Aim of the task: Reproduce every line of the data below word for word, leaving out the pictures.

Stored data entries
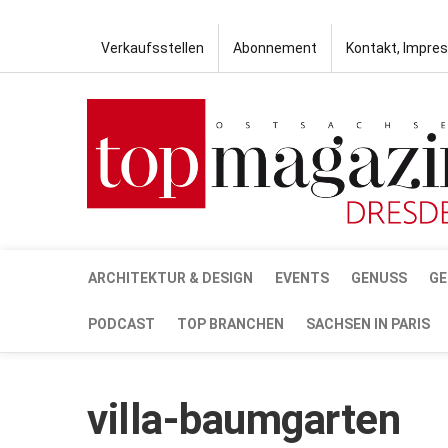
Verkaufsstellen
Abonnement
Kontakt, Impre
ARCHITEKTUR & DESIGN
EVENTS
GENUSS
GE
PODCAST
TOP BRANCHEN
SACHSEN IN PARIS
villa-baumgarten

Exercise response:
Verkaufsstellen
Abonnement
Kontakt, Impre
ARCHITEKTUR & DESIGN
EVENTS
GENUSS
GE
PODCAST
TOP BRANCHEN
SACHSEN IN PARIS
villa-baumgarten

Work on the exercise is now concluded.